Mahomes also said that while he doesn't necessarily agree with the comments that Butker made in his recent commencement address at Benedictine College, the Chiefs' star quarterback supports the kicker's right to make them.
Among other things, Butker said most women receiving degrees were probably more excited about getting married and having kids; argued some Catholic leaders were “pushing dangerous gender ideologies onto the youth of America;" referred to a “deadly sin sort of pride that has a month dedicated to it” in an oblique reference to Pride month; and took aim at President Joe Biden’s policies, including his condemnation of the Supreme Court’s reversal of the 1973 Roe v. Wade decision.
“We're not always going to agree,” Mahomes said, “and there are certain things he said that I don't necessarily agree with.”
Mahomes doesn't believe Butker's comments will be a problem in the locker room, though. Nor does he think that Rice's legal trouble will cause any sort of rift as the Chiefs chase their third straight Super Bowl title and fourth in six years.
“When you get in the locker room, it's a safe space where everyone can be themselves,” Mahomes said. "It's always good to have people here — people in Kansas City, competing — and then being as smart as we can when we're not in the building.
“I think guys understand we need to step up as a team and an organization," Mahomes added, “but we need to go out there to prove it for other people to believe it as well.”
The Chiefs would certainly do well to bond quickly. The NFL has presented them with a brutal schedule.

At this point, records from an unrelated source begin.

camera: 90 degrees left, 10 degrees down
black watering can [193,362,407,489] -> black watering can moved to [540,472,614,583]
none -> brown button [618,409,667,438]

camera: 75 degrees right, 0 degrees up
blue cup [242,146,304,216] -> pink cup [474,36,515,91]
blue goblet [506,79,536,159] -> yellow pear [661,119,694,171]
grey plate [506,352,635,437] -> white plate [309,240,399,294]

Along with playing on every day of the week but Tuesday — including Christmas for the second year in a row — the Chiefs will be done with their bye after Week 6 and later have a stretch in which they play three games in an 11-day span.
“Our schedule has gotten crazier and crazier every single year. We know we're going to have a lot of primetime games. We've built up a lot of equity to be in those games," Mahomes said, before adding with a wry smile: "I know I'm going to try to be better on Christmas, because last Christmas was not great."